● Activity: Your answer should repeat every line of the records below in which the word "pasillo" appears.

● Information:
=====
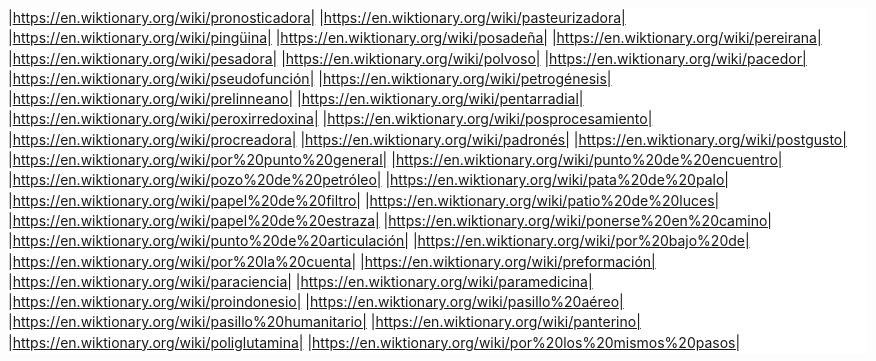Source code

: |https://en.wiktionary.org/wiki/pronosticadora|
|https://en.wiktionary.org/wiki/pasteurizadora|
|https://en.wiktionary.org/wiki/pingüina|
|https://en.wiktionary.org/wiki/posadeña|
|https://en.wiktionary.org/wiki/pereirana|
|https://en.wiktionary.org/wiki/pesadora|
|https://en.wiktionary.org/wiki/polvoso|
|https://en.wiktionary.org/wiki/pacedor|
|https://en.wiktionary.org/wiki/pseudofunción|
|https://en.wiktionary.org/wiki/petrogénesis|
|https://en.wiktionary.org/wiki/prelinneano|
|https://en.wiktionary.org/wiki/pentarradial|
|https://en.wiktionary.org/wiki/peroxirredoxina|
|https://en.wiktionary.org/wiki/posprocesamiento|
|https://en.wiktionary.org/wiki/procreadora|
|https://en.wiktionary.org/wiki/padronés|
|https://en.wiktionary.org/wiki/postgusto|
|https://en.wiktionary.org/wiki/por%20punto%20general|
|https://en.wiktionary.org/wiki/punto%20de%20encuentro|
|https://en.wiktionary.org/wiki/pozo%20de%20petróleo|
|https://en.wiktionary.org/wiki/pata%20de%20palo|
|https://en.wiktionary.org/wiki/papel%20de%20filtro|
|https://en.wiktionary.org/wiki/patio%20de%20luces|
|https://en.wiktionary.org/wiki/papel%20de%20estraza|
|https://en.wiktionary.org/wiki/ponerse%20en%20camino|
|https://en.wiktionary.org/wiki/punto%20de%20articulación|
|https://en.wiktionary.org/wiki/por%20bajo%20de|
|https://en.wiktionary.org/wiki/por%20la%20cuenta|
|https://en.wiktionary.org/wiki/preformación|
|https://en.wiktionary.org/wiki/paraciencia|
|https://en.wiktionary.org/wiki/paramedicina|
|https://en.wiktionary.org/wiki/proindonesio|
|https://en.wiktionary.org/wiki/pasillo%20aéreo|
|https://en.wiktionary.org/wiki/pasillo%20humanitario|
|https://en.wiktionary.org/wiki/panterino|
|https://en.wiktionary.org/wiki/poliglutamina|
|https://en.wiktionary.org/wiki/por%20los%20mismos%20pasos|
=====
● Response to the exercise:
|https://en.wiktionary.org/wiki/pasillo%20aéreo|
|https://en.wiktionary.org/wiki/pasillo%20humanitario|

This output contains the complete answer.